Poco a poco, casi sin darnos cuenta, hemos ido endureciendo el corazón, anestesiando los sentimientos, poniendo barreras para evitar sentir el dolor, pero así también esas barreras evitan sentir el amor, que es el único motivo por el que peregrinamos en este mundo.

El modernismo es la trampa en la que hemos caído y nos ha desviado del camino. Este camino nos ha llevado a un vacío existencial que se enmascara mediante la búsqueda de poder, dinero, placer, conformismo, egocentrismo. Con el tiempo, lo superficial y exterior fue cediendo paso, adornando la existencia, usando el entretenimiento para evitar que pensemos por nosotros mismos, desde las noticias que se repiten constantemente como si quisieran grabárnoslas en el cerebro hasta los celulares que nos tienen hipnotizados. Ya no distinguimos lo importante de lo urgente. Y «nunca tenemos tiempo».

Es necesario volver al silencio interior en medio de este mundo que nos aturde constantemente para descubrir el sentido de la vida y poder valorar uno de los dones más preciados que Dios nos ha dado: la vida.

Este don ni siquiera nos pertenece, porque así como Dios nos ha tejido en el seno de nuestra madre, un día, más tarde o más temprano, nos llamará para volver a Su casa: «Estén preparados, ceñidos y con las lámparas encendidas.

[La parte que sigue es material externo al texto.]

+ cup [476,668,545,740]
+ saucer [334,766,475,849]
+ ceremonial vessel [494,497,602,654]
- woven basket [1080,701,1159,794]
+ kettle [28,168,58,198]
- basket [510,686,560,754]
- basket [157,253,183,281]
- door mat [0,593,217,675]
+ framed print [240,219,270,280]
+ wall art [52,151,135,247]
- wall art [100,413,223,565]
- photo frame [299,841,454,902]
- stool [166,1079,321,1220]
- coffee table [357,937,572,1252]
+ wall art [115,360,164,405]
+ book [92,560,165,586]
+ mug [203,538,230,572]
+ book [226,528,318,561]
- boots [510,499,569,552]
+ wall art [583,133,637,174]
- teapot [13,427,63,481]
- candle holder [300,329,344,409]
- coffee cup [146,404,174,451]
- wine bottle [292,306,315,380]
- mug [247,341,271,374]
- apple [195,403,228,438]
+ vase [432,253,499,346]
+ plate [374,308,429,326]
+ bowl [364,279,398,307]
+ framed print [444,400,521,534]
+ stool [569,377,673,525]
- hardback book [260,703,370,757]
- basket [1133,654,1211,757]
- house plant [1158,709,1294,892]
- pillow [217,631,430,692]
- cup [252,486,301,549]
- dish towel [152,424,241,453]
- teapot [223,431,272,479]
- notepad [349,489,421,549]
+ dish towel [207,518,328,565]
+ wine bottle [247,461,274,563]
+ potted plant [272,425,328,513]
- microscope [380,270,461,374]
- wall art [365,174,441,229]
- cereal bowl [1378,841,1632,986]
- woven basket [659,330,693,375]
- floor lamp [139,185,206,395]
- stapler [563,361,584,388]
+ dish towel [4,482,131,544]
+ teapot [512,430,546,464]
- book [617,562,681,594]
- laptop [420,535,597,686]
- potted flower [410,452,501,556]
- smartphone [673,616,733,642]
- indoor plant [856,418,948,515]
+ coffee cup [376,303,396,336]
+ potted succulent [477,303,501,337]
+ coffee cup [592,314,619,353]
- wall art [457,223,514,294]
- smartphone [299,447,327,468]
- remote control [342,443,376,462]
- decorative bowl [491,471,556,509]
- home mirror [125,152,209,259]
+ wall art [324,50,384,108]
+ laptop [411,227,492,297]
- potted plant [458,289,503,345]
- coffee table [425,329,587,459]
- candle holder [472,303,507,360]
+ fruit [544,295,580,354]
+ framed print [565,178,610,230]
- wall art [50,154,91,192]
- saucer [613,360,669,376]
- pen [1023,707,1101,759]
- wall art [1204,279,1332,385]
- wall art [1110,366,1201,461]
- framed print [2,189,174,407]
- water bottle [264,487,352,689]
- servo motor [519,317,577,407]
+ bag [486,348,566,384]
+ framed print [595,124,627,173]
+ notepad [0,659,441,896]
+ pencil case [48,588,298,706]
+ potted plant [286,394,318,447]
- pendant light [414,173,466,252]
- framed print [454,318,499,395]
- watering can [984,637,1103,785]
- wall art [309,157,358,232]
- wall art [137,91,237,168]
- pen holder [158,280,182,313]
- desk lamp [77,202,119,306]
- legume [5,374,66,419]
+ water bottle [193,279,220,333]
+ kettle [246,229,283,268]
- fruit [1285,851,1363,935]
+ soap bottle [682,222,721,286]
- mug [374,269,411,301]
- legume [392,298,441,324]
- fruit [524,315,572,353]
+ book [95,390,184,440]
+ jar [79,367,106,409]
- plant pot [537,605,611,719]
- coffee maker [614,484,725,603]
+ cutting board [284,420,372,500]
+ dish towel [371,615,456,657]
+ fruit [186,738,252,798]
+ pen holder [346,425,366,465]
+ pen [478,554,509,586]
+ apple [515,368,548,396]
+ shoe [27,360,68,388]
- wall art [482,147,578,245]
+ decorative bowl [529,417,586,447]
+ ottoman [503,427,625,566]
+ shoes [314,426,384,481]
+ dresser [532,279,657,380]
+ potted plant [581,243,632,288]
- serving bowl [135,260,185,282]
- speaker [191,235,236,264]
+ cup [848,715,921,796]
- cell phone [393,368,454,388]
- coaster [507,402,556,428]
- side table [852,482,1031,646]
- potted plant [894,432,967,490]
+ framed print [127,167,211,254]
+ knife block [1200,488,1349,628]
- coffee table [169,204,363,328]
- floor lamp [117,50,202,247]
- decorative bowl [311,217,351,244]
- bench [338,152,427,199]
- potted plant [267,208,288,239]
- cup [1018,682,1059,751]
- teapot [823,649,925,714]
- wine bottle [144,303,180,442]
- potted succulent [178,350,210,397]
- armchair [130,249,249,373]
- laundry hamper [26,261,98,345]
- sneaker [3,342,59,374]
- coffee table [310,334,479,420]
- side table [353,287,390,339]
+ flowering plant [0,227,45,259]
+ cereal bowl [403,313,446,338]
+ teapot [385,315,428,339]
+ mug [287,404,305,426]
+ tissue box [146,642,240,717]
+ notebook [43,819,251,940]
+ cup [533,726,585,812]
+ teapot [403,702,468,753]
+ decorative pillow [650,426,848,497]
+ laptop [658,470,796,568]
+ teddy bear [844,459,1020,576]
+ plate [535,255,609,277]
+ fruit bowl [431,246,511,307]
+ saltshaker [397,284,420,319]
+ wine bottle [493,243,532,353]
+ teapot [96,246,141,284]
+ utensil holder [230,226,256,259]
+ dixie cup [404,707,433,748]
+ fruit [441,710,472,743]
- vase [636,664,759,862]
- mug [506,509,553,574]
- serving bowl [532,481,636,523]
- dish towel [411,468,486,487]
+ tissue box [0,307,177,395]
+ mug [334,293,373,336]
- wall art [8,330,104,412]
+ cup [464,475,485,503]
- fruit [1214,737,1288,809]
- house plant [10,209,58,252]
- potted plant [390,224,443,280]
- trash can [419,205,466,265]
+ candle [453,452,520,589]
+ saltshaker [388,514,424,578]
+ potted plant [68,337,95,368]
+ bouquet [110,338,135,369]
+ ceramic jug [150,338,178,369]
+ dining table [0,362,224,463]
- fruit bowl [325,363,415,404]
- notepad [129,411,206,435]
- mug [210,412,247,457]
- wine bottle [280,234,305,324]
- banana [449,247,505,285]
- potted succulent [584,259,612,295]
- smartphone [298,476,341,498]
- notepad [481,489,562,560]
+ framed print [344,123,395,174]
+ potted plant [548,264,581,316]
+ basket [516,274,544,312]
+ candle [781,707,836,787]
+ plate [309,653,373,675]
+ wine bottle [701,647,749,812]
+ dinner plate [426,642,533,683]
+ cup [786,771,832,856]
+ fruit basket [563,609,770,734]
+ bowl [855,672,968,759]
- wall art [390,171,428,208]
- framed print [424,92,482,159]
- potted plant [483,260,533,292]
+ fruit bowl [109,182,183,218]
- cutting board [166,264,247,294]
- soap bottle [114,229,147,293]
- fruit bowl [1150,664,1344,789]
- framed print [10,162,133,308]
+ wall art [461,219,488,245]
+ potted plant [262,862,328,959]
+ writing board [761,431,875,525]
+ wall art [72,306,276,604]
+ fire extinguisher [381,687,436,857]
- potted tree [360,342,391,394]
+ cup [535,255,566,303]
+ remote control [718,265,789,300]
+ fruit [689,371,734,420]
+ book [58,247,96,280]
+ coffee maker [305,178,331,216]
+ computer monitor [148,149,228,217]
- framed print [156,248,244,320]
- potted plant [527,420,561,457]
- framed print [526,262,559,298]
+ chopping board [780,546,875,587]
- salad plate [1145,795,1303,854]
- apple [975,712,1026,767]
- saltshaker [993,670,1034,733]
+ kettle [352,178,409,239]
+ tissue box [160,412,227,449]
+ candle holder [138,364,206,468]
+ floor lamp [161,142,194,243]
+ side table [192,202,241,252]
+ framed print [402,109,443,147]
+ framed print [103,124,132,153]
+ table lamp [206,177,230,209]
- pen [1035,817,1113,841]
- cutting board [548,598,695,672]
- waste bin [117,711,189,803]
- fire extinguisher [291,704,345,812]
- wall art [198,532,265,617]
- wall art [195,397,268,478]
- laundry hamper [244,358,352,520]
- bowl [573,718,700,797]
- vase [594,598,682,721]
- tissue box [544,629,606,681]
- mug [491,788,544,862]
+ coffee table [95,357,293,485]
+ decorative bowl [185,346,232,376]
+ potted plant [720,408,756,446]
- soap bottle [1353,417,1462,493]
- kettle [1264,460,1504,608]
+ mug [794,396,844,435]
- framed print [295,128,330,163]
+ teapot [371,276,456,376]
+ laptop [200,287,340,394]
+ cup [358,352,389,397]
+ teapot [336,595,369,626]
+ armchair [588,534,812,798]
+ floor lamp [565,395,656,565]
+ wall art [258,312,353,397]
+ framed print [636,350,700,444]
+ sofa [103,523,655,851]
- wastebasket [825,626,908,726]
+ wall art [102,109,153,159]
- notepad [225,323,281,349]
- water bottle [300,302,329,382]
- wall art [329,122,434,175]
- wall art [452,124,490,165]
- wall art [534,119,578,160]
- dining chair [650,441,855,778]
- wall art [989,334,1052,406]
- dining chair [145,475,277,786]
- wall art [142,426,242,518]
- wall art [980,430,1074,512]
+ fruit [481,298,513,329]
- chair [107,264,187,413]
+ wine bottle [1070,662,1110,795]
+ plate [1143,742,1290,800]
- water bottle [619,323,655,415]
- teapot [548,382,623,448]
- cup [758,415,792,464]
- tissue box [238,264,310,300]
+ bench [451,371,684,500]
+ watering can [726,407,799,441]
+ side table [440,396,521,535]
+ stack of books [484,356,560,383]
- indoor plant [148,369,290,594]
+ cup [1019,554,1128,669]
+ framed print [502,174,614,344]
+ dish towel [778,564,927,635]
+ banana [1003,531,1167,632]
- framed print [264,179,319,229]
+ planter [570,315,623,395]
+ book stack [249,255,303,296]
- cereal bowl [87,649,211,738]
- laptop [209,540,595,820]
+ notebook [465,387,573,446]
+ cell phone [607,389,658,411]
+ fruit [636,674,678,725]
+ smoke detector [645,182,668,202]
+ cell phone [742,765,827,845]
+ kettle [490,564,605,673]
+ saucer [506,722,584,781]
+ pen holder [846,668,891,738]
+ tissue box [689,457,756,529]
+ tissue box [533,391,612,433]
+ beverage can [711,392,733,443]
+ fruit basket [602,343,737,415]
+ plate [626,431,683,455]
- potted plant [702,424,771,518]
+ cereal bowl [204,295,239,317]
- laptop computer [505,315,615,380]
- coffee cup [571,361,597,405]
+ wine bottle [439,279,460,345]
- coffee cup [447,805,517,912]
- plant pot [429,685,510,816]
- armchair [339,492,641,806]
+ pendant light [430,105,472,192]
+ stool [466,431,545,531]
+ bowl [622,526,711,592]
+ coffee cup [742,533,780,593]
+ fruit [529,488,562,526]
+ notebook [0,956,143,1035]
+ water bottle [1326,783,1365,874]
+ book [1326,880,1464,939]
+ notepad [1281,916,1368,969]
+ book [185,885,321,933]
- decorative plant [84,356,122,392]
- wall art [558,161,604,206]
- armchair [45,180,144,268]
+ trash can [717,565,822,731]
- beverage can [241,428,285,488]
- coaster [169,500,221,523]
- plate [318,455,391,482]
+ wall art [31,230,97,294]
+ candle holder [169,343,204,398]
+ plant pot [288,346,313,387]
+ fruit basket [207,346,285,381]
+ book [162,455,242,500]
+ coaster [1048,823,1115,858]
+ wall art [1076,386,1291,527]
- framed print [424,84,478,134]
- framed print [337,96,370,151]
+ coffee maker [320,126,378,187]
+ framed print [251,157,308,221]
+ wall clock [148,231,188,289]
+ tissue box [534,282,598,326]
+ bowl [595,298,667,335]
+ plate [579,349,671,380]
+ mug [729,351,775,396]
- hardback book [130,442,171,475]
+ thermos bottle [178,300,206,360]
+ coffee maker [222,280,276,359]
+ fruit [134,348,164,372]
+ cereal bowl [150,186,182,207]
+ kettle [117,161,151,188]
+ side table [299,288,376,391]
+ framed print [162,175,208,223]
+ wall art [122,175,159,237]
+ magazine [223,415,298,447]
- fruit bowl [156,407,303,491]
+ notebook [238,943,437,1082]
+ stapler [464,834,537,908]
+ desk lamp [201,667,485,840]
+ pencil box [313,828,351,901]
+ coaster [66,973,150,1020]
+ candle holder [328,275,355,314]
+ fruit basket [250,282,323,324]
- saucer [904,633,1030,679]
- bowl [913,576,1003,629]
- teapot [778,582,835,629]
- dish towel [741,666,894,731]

Sean como los hombres que esperan el regreso de su señor, que fue a una boda, para abrirle apenas llegue y llame a la puerta. ¡Felices los servidores a quienes el señor encuentra velando a su llegada! Les aseguro que él mismo recogerá su túnica, los hará sentar a la mesa y se pondrá a servirlos. ¡Felices ellos, si el señor llega a medianoche o antes del alba y los encuentra así! Entiéndanlo bien: si el dueño de casa supiera a qué hora va a llegar el ladrón, no dejaría perforar las paredes de su casa. Ustedes también estén preparados, porque el Hijo del hombre llegará a la hora menos pensada» (Lc 12, 35-40).

Sólo así, el día en que dejemos este mundo o lo dejen nuestros seres queridos, podremos estar en paz, sabiendo que usamos nuestro libre albedrío correctamente. No creer que esta vida es la única y no hay nada más allá, lo que lleva a la falta de esperanza y a la pérdida de la identidad, y a la pérdida del sentido último.